Text for analysis: Begin

Introduction: Simple Costume Lighting
This is to help some friends who want to add simple lights to some costume parts (hats, etc.). The real answer depends on time and resources. There are many options so here are a few from simple to crazy. This is for them, but if others get something out of it then that's terrific.
I tried to keep the simpler options to materials you can find in most hardware stores like OSH, HD, Lowe's, etc. in case you are in a hurry and can't wait for shipping or don't have access to an electronics part store like Fry's.
(All images created in Fritzing.)
Step 1: Parts
You will need:
- an LED
- Best: 5mm or larger diffused red/green/whatever, or
- cover a white one with translucent plastic
- Look for the type called "super bright" if possible but you may need more or bigger batteries
- LEDs are everywhere so you may be able to scrounge one out of a flashlight or something. You need to be able to get at the leads, so this might be tricky unless you have a soldering iron.
- You don't have to use an LED, a regular bulb of the right size like a flashlight will work, but LEDs are bright, cheap, and use very little power.
- a battery
- a 3V coin/button type, small but can run out more quickly
- 2 AA or AAA 1.5v wired together, the plus terminal of one to the minus terminal of the other
- 9V -- but a 9V might be hard on some smaller LEDs, use a resistor with this!! (see below). This could be a good option when wiring a bunch together (see later steps).
- pretty much any other 3V - 6V 'specialty' battery for various devices
- Higher intensity LEDs may require more voltage and/or amperage
- a switch
- momentary push button like a doorbell
- wire (24 gauge speaker wire is the biggest you should use, try to get more like 30 gauge)
- OPTIONAL: A small resistor (1/4 watt is good). The size depends on a lot of things but here (one standard LED) it's mostly the voltage: 56 Ohms for 3V, 220 Ohms for 6V, or 390 Ohms for 9V.
Nite-Ize makes an "upgrade" kit for Mini Maglight flashlights. It includes a white LED with a reflector and a pushbutton switch. You could cannibalize this for the parts but the LED is pretty small, so your milage may vary.
Step 2: Wiring
You need to hook it up like this (see top image): one lead of the lamp -> wire -> one switch terminal ... other switch terminal -> wire -> one of the battery battery terminals ... other battery terminal -> wire -> other lead of the lamp.
The best connection is to use solder. Lacking that you can twist the wire tightly and wrap in electrical tape but it may come loose so be careful!
IMPORTANT: the LED only works in one direction! If it does not light up you need to turn it around. Hint: The longer lead if there is one should go towards the the positive (+) battery terminal. If there is flat side near the bottom it should go towards the negative (-) battery terminal.

Text for analysis: End
Information given: Begin

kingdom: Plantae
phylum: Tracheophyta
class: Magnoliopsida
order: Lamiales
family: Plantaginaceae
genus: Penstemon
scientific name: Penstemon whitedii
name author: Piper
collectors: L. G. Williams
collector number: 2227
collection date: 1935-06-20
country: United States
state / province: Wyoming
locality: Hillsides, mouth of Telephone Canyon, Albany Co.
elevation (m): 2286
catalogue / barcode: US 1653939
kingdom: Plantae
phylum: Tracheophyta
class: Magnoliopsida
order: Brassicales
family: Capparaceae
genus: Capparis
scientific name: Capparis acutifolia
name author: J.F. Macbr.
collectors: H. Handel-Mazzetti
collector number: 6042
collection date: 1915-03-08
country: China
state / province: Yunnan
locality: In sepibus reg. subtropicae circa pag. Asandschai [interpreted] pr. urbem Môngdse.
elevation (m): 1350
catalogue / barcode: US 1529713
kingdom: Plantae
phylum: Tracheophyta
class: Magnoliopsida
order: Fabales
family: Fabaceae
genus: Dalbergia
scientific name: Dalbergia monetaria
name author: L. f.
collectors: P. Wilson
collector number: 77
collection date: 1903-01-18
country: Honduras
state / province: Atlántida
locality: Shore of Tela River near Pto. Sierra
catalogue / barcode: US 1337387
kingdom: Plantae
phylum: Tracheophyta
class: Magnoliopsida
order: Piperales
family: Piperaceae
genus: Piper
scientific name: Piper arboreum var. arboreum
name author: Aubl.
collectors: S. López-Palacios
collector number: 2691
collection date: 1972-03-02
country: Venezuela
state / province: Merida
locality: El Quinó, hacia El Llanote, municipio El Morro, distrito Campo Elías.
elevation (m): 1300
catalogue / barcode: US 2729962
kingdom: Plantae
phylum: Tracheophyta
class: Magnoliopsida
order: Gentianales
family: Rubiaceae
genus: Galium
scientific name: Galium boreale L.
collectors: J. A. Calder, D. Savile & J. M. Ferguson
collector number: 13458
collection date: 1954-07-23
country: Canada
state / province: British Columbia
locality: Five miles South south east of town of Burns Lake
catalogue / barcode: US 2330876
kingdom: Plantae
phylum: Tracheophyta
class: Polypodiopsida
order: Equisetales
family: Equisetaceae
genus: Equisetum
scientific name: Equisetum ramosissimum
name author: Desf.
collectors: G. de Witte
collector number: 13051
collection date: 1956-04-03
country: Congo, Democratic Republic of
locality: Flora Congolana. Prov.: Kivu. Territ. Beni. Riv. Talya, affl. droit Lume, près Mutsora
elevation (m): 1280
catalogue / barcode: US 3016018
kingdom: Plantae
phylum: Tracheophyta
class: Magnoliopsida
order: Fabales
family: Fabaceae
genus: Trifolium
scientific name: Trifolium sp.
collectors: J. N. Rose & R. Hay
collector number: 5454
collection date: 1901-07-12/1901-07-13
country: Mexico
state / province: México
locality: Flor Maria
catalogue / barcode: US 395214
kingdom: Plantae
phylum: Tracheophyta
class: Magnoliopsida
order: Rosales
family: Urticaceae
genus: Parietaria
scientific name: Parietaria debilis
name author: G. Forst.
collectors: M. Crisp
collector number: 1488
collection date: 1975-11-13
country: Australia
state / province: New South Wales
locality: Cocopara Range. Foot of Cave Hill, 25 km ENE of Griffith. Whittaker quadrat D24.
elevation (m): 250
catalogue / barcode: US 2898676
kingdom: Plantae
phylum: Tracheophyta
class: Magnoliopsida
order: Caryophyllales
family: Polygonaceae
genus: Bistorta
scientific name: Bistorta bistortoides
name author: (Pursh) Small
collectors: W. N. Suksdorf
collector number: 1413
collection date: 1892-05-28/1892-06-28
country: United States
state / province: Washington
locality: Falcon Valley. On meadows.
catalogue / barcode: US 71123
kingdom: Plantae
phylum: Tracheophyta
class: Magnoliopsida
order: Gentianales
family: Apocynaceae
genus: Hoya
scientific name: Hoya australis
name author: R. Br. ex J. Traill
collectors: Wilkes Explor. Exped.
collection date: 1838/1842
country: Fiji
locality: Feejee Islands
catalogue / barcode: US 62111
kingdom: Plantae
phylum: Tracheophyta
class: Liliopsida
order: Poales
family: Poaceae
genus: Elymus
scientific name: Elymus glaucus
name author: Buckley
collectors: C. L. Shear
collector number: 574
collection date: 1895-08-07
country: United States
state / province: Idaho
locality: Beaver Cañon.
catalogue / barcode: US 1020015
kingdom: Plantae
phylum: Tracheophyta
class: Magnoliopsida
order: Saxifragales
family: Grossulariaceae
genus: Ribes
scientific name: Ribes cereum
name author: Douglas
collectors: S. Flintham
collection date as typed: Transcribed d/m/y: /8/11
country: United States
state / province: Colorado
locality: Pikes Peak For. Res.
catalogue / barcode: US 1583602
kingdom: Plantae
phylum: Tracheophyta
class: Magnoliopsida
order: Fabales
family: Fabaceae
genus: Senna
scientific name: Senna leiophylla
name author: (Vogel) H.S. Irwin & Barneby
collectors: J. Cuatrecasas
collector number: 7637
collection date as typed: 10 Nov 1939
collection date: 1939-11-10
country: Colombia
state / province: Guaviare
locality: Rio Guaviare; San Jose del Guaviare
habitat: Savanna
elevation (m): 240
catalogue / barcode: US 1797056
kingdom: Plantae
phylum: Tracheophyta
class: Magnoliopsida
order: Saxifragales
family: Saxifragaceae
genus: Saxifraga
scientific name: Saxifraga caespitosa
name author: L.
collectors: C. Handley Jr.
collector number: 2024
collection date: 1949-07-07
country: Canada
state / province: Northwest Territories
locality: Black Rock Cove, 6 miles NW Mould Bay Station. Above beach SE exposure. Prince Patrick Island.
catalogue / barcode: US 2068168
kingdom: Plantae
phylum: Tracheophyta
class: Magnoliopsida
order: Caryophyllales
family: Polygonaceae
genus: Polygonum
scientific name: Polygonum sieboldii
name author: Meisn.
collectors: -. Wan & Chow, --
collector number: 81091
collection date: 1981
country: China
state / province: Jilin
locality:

Information given: End

Task instructions
**A)** Answer these questions using the costume lighting guide:
(i) Which resistor value is given for a 9V battery?
(ii) What does the Nite-Ize upgrade kit include?
(iii) Which LED lead should go toward the positive battery terminal?
**B)** Turn the paragraph of the costume lighting guide that begins "You need to hook it up like this" into a numbered list of its wire connections.

Task-by-task outputs
**A)**
(i) 390 Ohms.
(ii) A white LED with a reflector and a pushbutton switch.
(iii) The longer lead, if there is one.

**B)**
1. Run a wire from one lead of the lamp to one switch terminal.
2. Run a wire from the other switch terminal to one of the battery terminals.
3. Run a wire from the other battery terminal to the other lead of the lamp.